Scikit-learn, commonly known as sklearn, is an open-source library in Python that provides tools for implementing machine learning algorithms. This includes classification, regression, clustering, dimensionality reduction, and much more with the help of a powerful and stable interface. The library is built on top of NumPy, SciPy, and Matplotlib.
Scikit-learn comes with several built-in datasets that are perfect for learning and experimenting with machine learning algorithms. Let's explore how to load and examine data using sklearn ?
Loading the Iris Dataset
The Iris dataset is one of the most popular datasets in machine learning. It contains measurements of iris flowers from three different species ?
from sklearn.datasets import load_iris
# Load the iris dataset
my_data = load_iris()
# Separate features and target values
X = my_data.data
y = my_data.target
# Get feature and target names
feature_names = my_data.feature_names
target_names = my_data.target_names
print("Feature names:", feature_names)
print("Target names:", target_names)
print("\nFirst 8 rows of the dataset:")
print(X[:8])
Feature names: ['sepal length (cm)', 'sepal width (cm)', 'petal length (cm)', 'petal width (cm)'] Target names: ['setosa' 'versicolor' 'virginica'] First 8 rows of the dataset: [[5.1 3.5 1.4 0.2] [4.9 3. 1.4 0.2] [4.7 3.2 1.3 0.2] [4.6 3.1 1.5 0.2] [5. 3.6 1.4 0.2] [5.4 3.9 1.7 0.4] [4.6 3.4 1.4 0.3] [5. 3.4 1.5 0.2]]
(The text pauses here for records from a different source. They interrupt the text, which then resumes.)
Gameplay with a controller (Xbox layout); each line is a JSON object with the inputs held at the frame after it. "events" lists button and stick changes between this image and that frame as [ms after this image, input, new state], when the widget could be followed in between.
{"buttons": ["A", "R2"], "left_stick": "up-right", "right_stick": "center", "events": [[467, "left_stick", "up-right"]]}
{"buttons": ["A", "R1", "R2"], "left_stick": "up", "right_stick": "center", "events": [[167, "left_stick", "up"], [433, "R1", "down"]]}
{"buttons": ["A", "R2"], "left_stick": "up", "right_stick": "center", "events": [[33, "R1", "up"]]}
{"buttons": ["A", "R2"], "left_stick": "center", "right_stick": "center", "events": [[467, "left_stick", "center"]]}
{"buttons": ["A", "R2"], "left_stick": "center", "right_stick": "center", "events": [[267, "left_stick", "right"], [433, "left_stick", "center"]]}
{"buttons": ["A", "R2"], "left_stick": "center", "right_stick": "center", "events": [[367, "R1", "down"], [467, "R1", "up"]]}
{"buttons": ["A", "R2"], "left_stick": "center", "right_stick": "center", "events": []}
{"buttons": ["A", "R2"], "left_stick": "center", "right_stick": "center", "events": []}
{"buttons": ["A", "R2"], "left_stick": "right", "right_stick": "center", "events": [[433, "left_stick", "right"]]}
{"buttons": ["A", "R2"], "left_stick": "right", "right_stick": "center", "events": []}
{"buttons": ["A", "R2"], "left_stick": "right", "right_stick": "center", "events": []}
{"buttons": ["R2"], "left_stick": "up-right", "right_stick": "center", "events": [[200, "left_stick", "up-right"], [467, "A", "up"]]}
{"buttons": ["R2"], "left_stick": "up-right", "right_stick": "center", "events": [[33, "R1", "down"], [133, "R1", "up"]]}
Understanding Dataset Structure
Let's examine the dataset structure and dimensions ?
from sklearn.datasets import load_iris
my_data = load_iris()
print("Dataset shape:", my_data.data.shape)
print("Number of features:", len(my_data.feature_names))
print("Number of classes:", len(my_data.target_names))
print("Dataset description:")
print(my_data.DESCR[:200] + "...")
Dataset shape: (150, 4)
Number of features: 4
Number of classes: 3
Dataset description:
.. _iris_dataset:
Iris plants dataset
--------------------
**Data Set Characteristics:**
:Number of Instances: 150 (50 in each of three classes)
:Number of Attributes: 4 numeric...
Other Built-in Datasets
Scikit-learn provides many other datasets for different types of machine learning problems ?
from sklearn.datasets import load_boston, load_wine, load_digits
# Load different datasets
wine_data = load_wine()
digits_data = load_digits()
print("Wine dataset shape:", wine_data.data.shape)
print("Wine features:", len(wine_data.feature_names))
print("\nDigits dataset shape:", digits_data.data.shape)
print("Digits classes:", len(digits_data.target_names))
Wine dataset shape: (178, 13) Wine features: 13 Digits dataset shape: (1797, 64) Digits classes: 10
Key Components of Dataset Objects
| Attribute | Description | Example |
|---|---|---|
data |
Feature matrix (X) | my_data.data |
target |
Target values (y) | my_data.target |
feature_names |
Names of features | my_data.feature_names |
target_names |
Names of target classes | my_data.target_names |
DESCR |
Dataset description | my_data.DESCR |
Conclusion
Scikit-learn's built-in datasets provide an easy way to start experimenting with machine learning algorithms. Use load_iris(), load_wine(), or other dataset functions to quickly access structured data with features, targets, and descriptions ready for analysis.